In Texas, if proper presentment of a claim is made pursuant to Section 38.001 of the Texas Civil Practice and Remedies Code, a party that sues another for breach of an oral or written contract is entitled to recover, in addition to the amount of the underlying contract claim, its reasonable attorney's fees. This statute also extends the ability to recover attorney's fees to claims for services rendered, labor performed, and material furnished, among others.

In the past, a company sued for breach of contract was "on its own." In other words, the company was responsible for paying any settlement, judgment, and/or attorney's fees incurred in defending the action. The fact of the matter is that traditional commercial general liability policies do not cover insureds for claims for breach of contract. However, it appears that a new line of coverage is being offered by at least one insurance carrier that would offer insurance coverage "that pays for attorneys' fees if the covered party loses at trial or summary judgment." I understand that it was initially rolled out in California, and is now expected to be written in several other states, including Texas.
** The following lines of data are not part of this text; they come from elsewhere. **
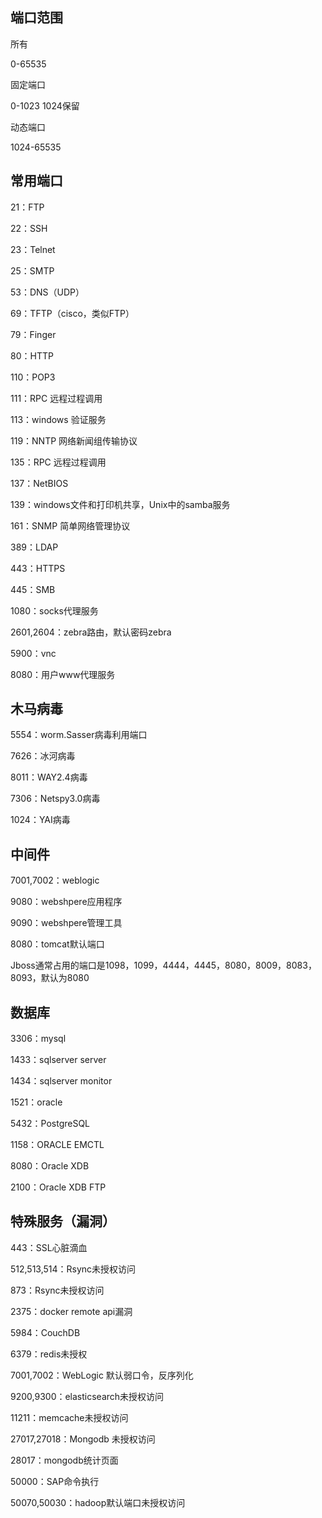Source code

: ## 端口范围

所有

0-65535

固定端口

0-1023 1024保留

动态端口

1024-65535

## 常用端口

21：FTP

22：SSH

23：Telnet

25：SMTP

53：DNS（UDP）

69：TFTP（cisco，类似FTP）

79：Finger

80：HTTP

110：POP3

111：RPC 远程过程调用

113：windows 验证服务

119：NNTP 网络新闻组传输协议

135：RPC 远程过程调用

137：NetBIOS

139：windows文件和打印机共享，Unix中的samba服务

161：SNMP 简单网络管理协议

389：LDAP

443：HTTPS

445：SMB

1080：socks代理服务

2601,2604：zebra路由，默认密码zebra

5900：vnc

8080：用户www代理服务

## 木马病毒

5554：worm.Sasser病毒利用端口

7626：冰河病毒

8011：WAY2.4病毒

7306：Netspy3.0病毒

1024：YAI病毒

## 中间件

7001,7002：weblogic

9080：webshpere应用程序

9090：webshpere管理工具

8080：tomcat默认端口

Jboss通常占用的端口是1098，1099，4444，4445，8080，8009，8083，8093，默认为8080

## 数据库

3306：mysql

1433：sqlserver server

1434：sqlserver monitor

1521：oracle

5432：PostgreSQL

1158：ORACLE EMCTL

8080：Oracle XDB

2100：Oracle XDB FTP

## 特殊服务（漏洞）

443：SSL心脏滴血

512,513,514：Rsync未授权访问

873：Rsync未授权访问

2375：docker remote api漏洞

5984：CouchDB

6379：redis未授权

7001,7002：WebLogic 默认弱口令，反序列化

9200,9300：elasticsearch未授权访问

11211：memcache未授权访问

27017,27018：Mongodb 未授权访问

28017：mongodb统计页面

50000：SAP命令执行

50070,50030：hadoop默认端口未授权访问
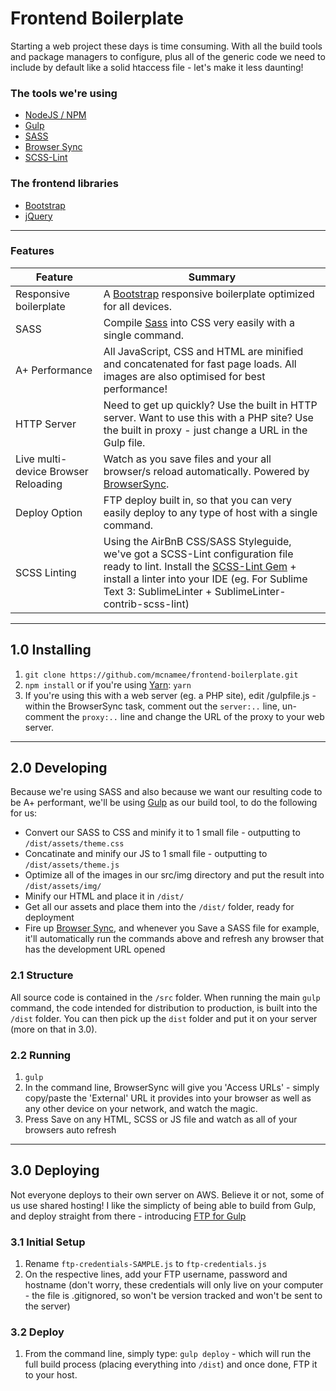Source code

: # Frontend Boilerplate
Starting a web project these days is time consuming. With all the build tools and package managers to configure, plus all of the generic code we need to include by default like a solid htaccess file - let's make it less daunting!

### The tools we're using
- [NodeJS / NPM](https://nodejs.org/en/)
- [Gulp](http://gulpjs.com/)
- [SASS](http://sass-lang.com/)
- [Browser Sync](https://www.browsersync.io/)
- [SCSS-Lint](https://github.com/brigade/scss-lint)

### The frontend libraries
- [Bootstrap](http://getbootstrap.com/)
- [jQuery](https://jquery.com/)

***

### Features

| Feature                                | Summary |
|---|---|
| Responsive boilerplate                 | A [Bootstrap](http://getbootstrap.com) responsive boilerplate optimized for all devices. |
| SASS                                   | Compile [Sass](http://sass-lang.com/) into CSS very easily with a single command. |
| A+ Performance                         | All JavaScript, CSS and HTML are minified and concatenated for fast page loads. All images are also optimised for best performance! |
| HTTP Server                            | Need to get up quickly? Use the built in HTTP server. Want to use this with a PHP site? Use the built in proxy - just change a URL in the Gulp file. |
| Live multi-device Browser Reloading    | Watch as you save files and your all browser/s reload automatically. Powered by [BrowserSync](http://browsersync.io). |
| Deploy Option                          | FTP deploy built in, so that you can very easily deploy to any type of host with a single command. |
| SCSS Linting                          | Using the AirBnB CSS/SASS Styleguide, we've got a SCSS-Lint configuration file ready to lint. Install the [SCSS-Lint Gem](https://github.com/brigade/scss-lint#installation) + install a linter into your IDE (eg. For Sublime Text 3: SublimeLinter + SublimeLinter-contrib-scss-lint) |

***

## 1.0 Installing
1. `git clone https://github.com/mcnamee/frontend-boilerplate.git`
2. `npm install` or if you're using [Yarn](https://yarnpkg.com/): `yarn`
3. If you're using this with a web server (eg. a PHP site), edit /gulpfile.js - within the BrowserSync task, comment out the `server:..` line, un-comment the `proxy:..` line and change the URL of the proxy to your web server.

***

## 2.0 Developing
Because we're using SASS and also because we want our resulting code to be A+ performant, we'll be using [Gulp](http://gulpjs.com/) as our build tool, to do the following for us:
- Convert our SASS to CSS and minify it to 1 small file - outputting to `/dist/assets/theme.css`
- Concatinate and minify our JS to 1 small file - outputting to `/dist/assets/theme.js`
- Optimize all of the images in our src/img directory and put the result into `/dist/assets/img/`
- Minify our HTML and place it in `/dist/`
- Get all our assets and place them into the `/dist/` folder, ready for deployment
- Fire up [Browser Sync](https://www.browsersync.io/), and whenever you Save a SASS file for example, it'll automatically run the commands above and refresh any browser that has the development URL opened

### 2.1 Structure
All source code is contained in the `/src` folder. When running the main `gulp` command, the code intended for distribution to production, is built into the `/dist` folder. You can then pick up the `dist` folder and put it on your server (more on that in 3.0).

### 2.2 Running
1. `gulp`
2. In the command line, BrowserSync will give you 'Access URLs' - simply copy/paste the 'External' URL it provides into your browser as well as any other device on your network, and watch the magic.
3. Press Save on any HTML, SCSS or JS file and watch as all of your browsers auto refresh

***

## 3.0 Deploying
Not everyone deploys to their own server on AWS. Believe it or not, some of us use shared hosting!
I like the simplicty of being able to build from Gulp, and deploy straight from there - introducing [FTP for Gulp](https://github.com/morris/vinyl-ftp)

### 3.1 Initial Setup
1. Rename `ftp-credentials-SAMPLE.js` to `ftp-credentials.js`
2. On the respective lines, add your FTP username, password and hostname (don't worry, these credentials will only live on your computer - the file is .gitignored, so won't be version tracked and won't be sent to the server)

### 3.2 Deploy
1. From the command line, simply type: `gulp deploy` - which will run the full build process (placing everything into `/dist`) and once done, FTP it to your host.
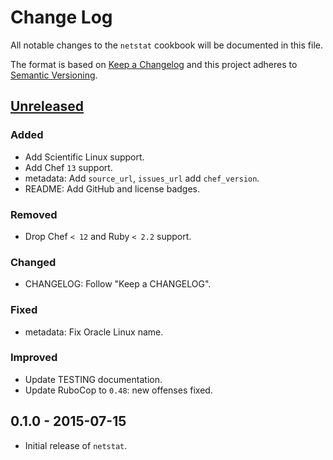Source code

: # Change Log
All notable changes to the `netstat` cookbook will be documented in this file.

The format is based on [Keep a Changelog](http://keepachangelog.com/) and this project adheres to [Semantic Versioning](http://semver.org/).

## [Unreleased]
### Added
- Add Scientific Linux support.
- Add Chef `13` support.
- metadata: Add `source_url`, `issues_url` add `chef_version`.
- README: Add GitHub and license badges.

### Removed
- Drop Chef `< 12` and Ruby `< 2.2` support.

### Changed
- CHANGELOG: Follow "Keep a CHANGELOG".

### Fixed
- metadata: Fix Oracle Linux name.

### Improved
- Update TESTING documentation.
- Update RuboCop to `0.48`: new offenses fixed.

## 0.1.0 - 2015-07-15
- Initial release of `netstat`.

[Unreleased]: https://github.com/zuazo/netstat-cookbook/compare/0.1.0...HEAD
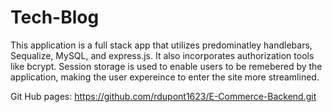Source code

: # Tech-Blog

This application is a full stack app that utilizes predominatley handlebars, Sequalize, MySQL, and express.js. It also incorporates  authorization tools like bcrypt. Session storage is used to enable users to be remebered by the application, making the user expereince to enter the site more streamlined. 

Git Hub pages: https://github.com/rdupont1623/E-Commerce-Backend.git
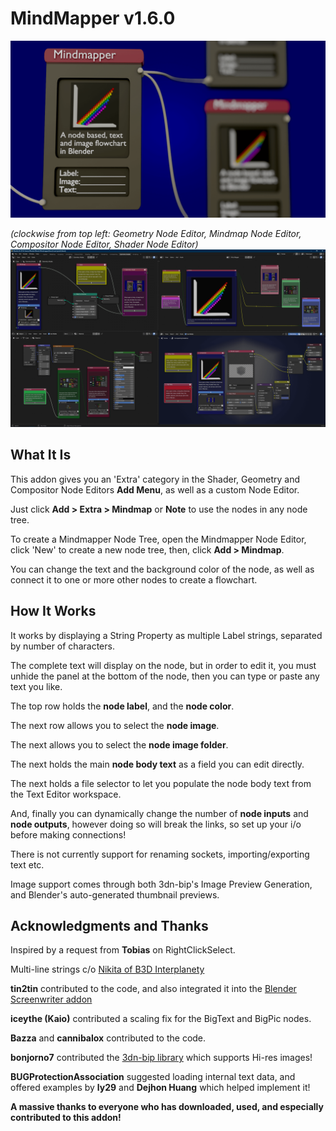# MindMapper v1.6.0
![A Node-based Text and Image Flowchart for Blender](/images/MindmapperLogo.png)

_(clockwise from top left: Geometry Node Editor, Mindmap Node Editor, Compositor Node Editor, Shader Node Editor)_
![screenshot](/images/MindMapper1Update.png)
## What It Is
This addon gives you an 'Extra' category in the Shader, Geometry and Compositor Node Editors __Add Menu__, as well as a custom Node Editor.

Just click __Add > Extra > Mindmap__ or __Note__ to use the nodes in any node tree.

To create a Mindmapper Node Tree, open the Mindmapper Node Editor, click 'New' to create a new node tree, then, click __Add > Mindmap__. 

You can change the text and the background color of the node, as well as connect it to one or more other nodes to create a flowchart.

## How It Works
It works by displaying a String Property as multiple Label strings, separated by number of characters.

The complete text will display on the node, but in order to edit it, you must unhide the panel at the bottom of the node, then you can type or paste any text you like. 

The top row holds the __node label__, and the __node color__.

The next row allows you to select the __node image__.

The next allows you to select the __node image folder__.

The next holds the main __node body text__ as a field you can edit directly.

The next holds a file selector to let you populate the node body text from the Text Editor workspace.

And, finally you can dynamically change the number of __node inputs__ and __node outputs__, however doing so will break the links, so set up your i/o before making connections!

There is not currently support for renaming sockets, importing/exporting text etc.

Image support comes through both 3dn-bip's Image Preview Generation, and Blender's auto-generated thumbnail previews.

## Acknowledgments and Thanks
Inspired by a request from __Tobias__ on RightClickSelect.

Multi-line strings c/o [Nikita of B3D Interplanety](https://b3d.interplanety.org/en/multiline-text-in-blender-interface-panels/)

__tin2tin__ contributed to the code, and also integrated it into the [Blender Screenwriter addon](https://github.com/tin2tin/Blender_Screenwriter)

__iceythe (Kaio)__ contributed a scaling fix for the BigText and BigPic nodes.

__Bazza__ and __cannibalox__ contributed to the code.

__bonjorno7__ contributed the [3dn-bip library](https://github.com/bonjorno7/3dn-bip) which supports Hi-res images!

__BUGProtectionAssociation__ suggested loading internal text data, and offered examples by __ly29__ and __Dejhon Huang__ which helped implement it!

__A massive thanks to everyone who has downloaded, used, and especially contributed to this addon!__
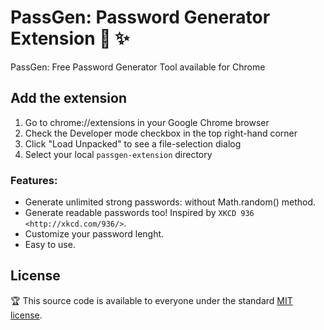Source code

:# PassGen: Password Generator Extension 🤖 ✨

PassGen: Free Password Generator Tool available for Chrome

## Add the extension

1. Go to chrome://extensions in your Google Chrome browser
2. Check the Developer mode checkbox in the top right-hand corner
3. Click "Load Unpacked" to see a file-selection dialog
4. Select your local `passgen-extension` directory

### Features:
* Generate unlimited strong passwords: without Math.random() method.
* Generate readable passwords too! Inspired by `XKCD 936 <http://xkcd.com/936/>`.
* Customize your password lenght.
* Easy to use.

## License

:trophy: This source code is available to everyone under the standard [MIT license](https://github.com/microsoft/vscode/blob/main/LICENSE.txt).
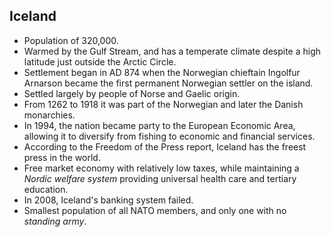 Iceland
-------

* Population of 320,000.
* Warmed by the Gulf Stream, and has a temperate climate despite a high latitude just outside the Arctic Circle.
* Settlement began in AD 874 when the Norwegian chieftain Ingolfur Arnarson became the first permanent Norwegian settler on the island.
* Settled largely by people of Norse and Gaelic origin.
* From 1262 to 1918 it was part of the Norwegian and later the Danish monarchies.
* In 1994, the nation became party to the European Economic Area, allowing it to diversify from fishing to economic and financial services.
* According to the Freedom of the Press report, Iceland has the freest press in the world.
* Free market economy with relatively low taxes, while maintaining a _Nordic welfare system_ providing universal health care and tertiary education.
* In 2008, Iceland's banking system failed.
* Smallest population of all NATO members, and only one with no _standing army_.
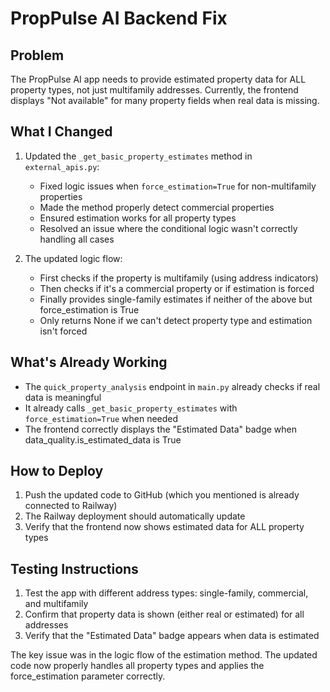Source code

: # PropPulse AI Backend Fix

## Problem

The PropPulse AI app needs to provide estimated property data for ALL property types, not just multifamily addresses. Currently, the frontend displays "Not available" for many property fields when real data is missing.

## What I Changed

1. Updated the `_get_basic_property_estimates` method in `external_apis.py`:

   - Fixed logic issues when `force_estimation=True` for non-multifamily properties
   - Made the method properly detect commercial properties
   - Ensured estimation works for all property types
   - Resolved an issue where the conditional logic wasn't correctly handling all cases

2. The updated logic flow:
   - First checks if the property is multifamily (using address indicators)
   - Then checks if it's a commercial property or if estimation is forced
   - Finally provides single-family estimates if neither of the above but force_estimation is True
   - Only returns None if we can't detect property type and estimation isn't forced

## What's Already Working

- The `quick_property_analysis` endpoint in `main.py` already checks if real data is meaningful
- It already calls `_get_basic_property_estimates` with `force_estimation=True` when needed
- The frontend correctly displays the "Estimated Data" badge when data_quality.is_estimated_data is True

## How to Deploy

1. Push the updated code to GitHub (which you mentioned is already connected to Railway)
2. The Railway deployment should automatically update
3. Verify that the frontend now shows estimated data for ALL property types

## Testing Instructions

1. Test the app with different address types: single-family, commercial, and multifamily
2. Confirm that property data is shown (either real or estimated) for all addresses
3. Verify that the "Estimated Data" badge appears when data is estimated

The key issue was in the logic flow of the estimation method. The updated code now properly handles all property types and applies the force_estimation parameter correctly.
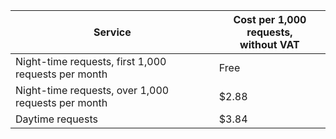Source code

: | Service | Cost per 1,000 requests,<br/>without VAT |
|---------|-----------------------------------------|
| Night-time requests, first 1,000 requests per month | Free |
| Night-time requests, over 1,000 requests per month | $2.88 |
| Daytime requests | $3.84 |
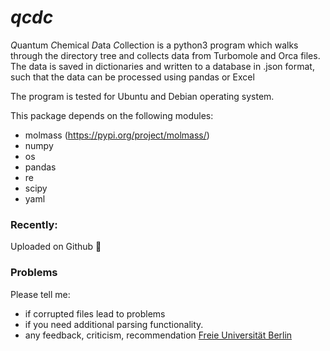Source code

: # *qcdc*
*Q*uantum *C*hemical *D*ata *C*ollection is a python3 program 
which walks through the directory tree and collects data from Turbomole and Orca files.
The data is saved in dictionaries and written to a database in .json format,
such that the data can be processed using pandas or Excel

The program is tested for Ubuntu and Debian operating system.


This package depends on the following modules:
- molmass (https://pypi.org/project/molmass/)
- numpy
- os
- pandas
- re
- scipy
- yaml

### Recently:
Uploaded on Github :man_with_gua_pi_mao:

### Problems
Please tell me:
- if corrupted files lead to problems
- if you need additional parsing functionality.
- any feedback, criticism, recommendation
[Freie Universität Berlin](https://www.bcp.fu-berlin.de/en/chemie/chemie/forschung/PhysTheoChem/agpaulus/group-members/phd-students/luca-steiner.html)

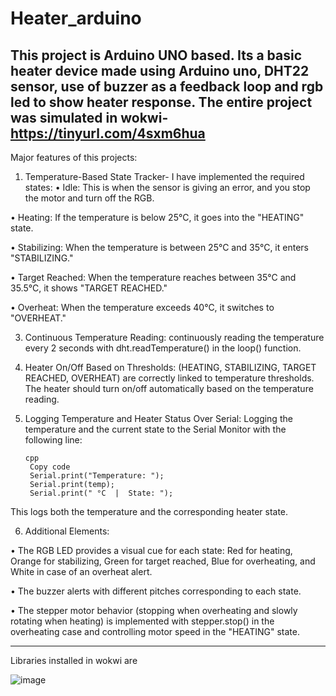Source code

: # Heater_arduino

This project is Arduino UNO based. Its a basic heater device made using Arduino uno, DHT22 sensor, use of buzzer as a feedback loop and rgb led to show heater response.
The entire project was simulated in wokwi- https://tinyurl.com/4sxm6hua
---------------------------------------------------------------
Major features of this projects:

1. Temperature-Based State Tracker- I have implemented the required states:
  •	Idle: This is when the sensor is giving an error, and you stop the motor and turn off the RGB.

  •	Heating: If the temperature is below 25°C, it goes into the "HEATING" state.
  
•	Stabilizing: When the temperature is between 25°C and 35°C, it enters "STABILIZING."

•	Target Reached: When the temperature reaches between 35°C and 35.5°C, it shows "TARGET REACHED."

•	Overheat: When the temperature exceeds 40°C, it switches to "OVERHEAT."

3. Continuous Temperature Reading: continuously reading the temperature every 2 seconds with dht.readTemperature() in the loop() function.

4. Heater On/Off Based on Thresholds: (HEATING, STABILIZING, TARGET REACHED, OVERHEAT) are correctly linked to temperature thresholds. The heater should turn on/off automatically based on the temperature reading.

5. Logging Temperature and Heater Status Over Serial: Logging the temperature and the current state to the Serial Monitor with the following line:

       cpp
        Copy code
        Serial.print("Temperature: ");
        Serial.print(temp);
        Serial.print(" °C  |  State: ");

This logs both the temperature and the corresponding heater state.

6. Additional Elements:

•	The RGB LED provides a visual cue for each state: Red for heating, Orange for stabilizing, Green for target reached, Blue for overheating, and White in case of an overheat alert.

•	The buzzer alerts with different pitches corresponding to each state.

•	The stepper motor behavior (stopping when overheating and slowly rotating when heating) is implemented with stepper.stop() in the overheating case and controlling motor speed in the "HEATING" state.


----------------------------------------------
Libraries installed in wokwi are

![image](https://github.com/user-attachments/assets/83ecdc0b-ff41-4cc9-bf1d-56cb30fd827d)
In commercial/contract disputes, attorney's fees can often far exceed the amount of the underlying amount in controversy, and it is not uncommon for an attorney representing a plaintiff in a commercial dispute to threaten to "run up" the attorney's fees in an effort to squeeze the defendant business into settling an otherwise tenuous lawsuit to avoid the uncertainty of potentially facing a considerably larger verdict following a trial on the merits.

The ability of a business to have insurance coverage for "loser pays" attorney's fees would offset the settlement negotiation leverage mentioned above because it would eliminate uncertainty. With this coverage, a business owner who is sued for breach of contract would be able to assess the company's risk based solely on the amount of the contract damages and not based on the uncertainty of what amount a jury might award for attorney's fees following a trial on the merits.

I have been unable to date to obtain an actual insurance policy containing this new line of coverage, but I suspect that the underwriting guidelines are strict with coverage being limited to established businesses that have been involved in a limited number of lawsuits involving contract claims. Moreover, I suspect that even with breach of contract coverage, substantial litigation will ensue regarding whether the insured knew or should have known of the potential that it would either need to sue for breach of contract or would be sued for breach of contract when the policy application was completed.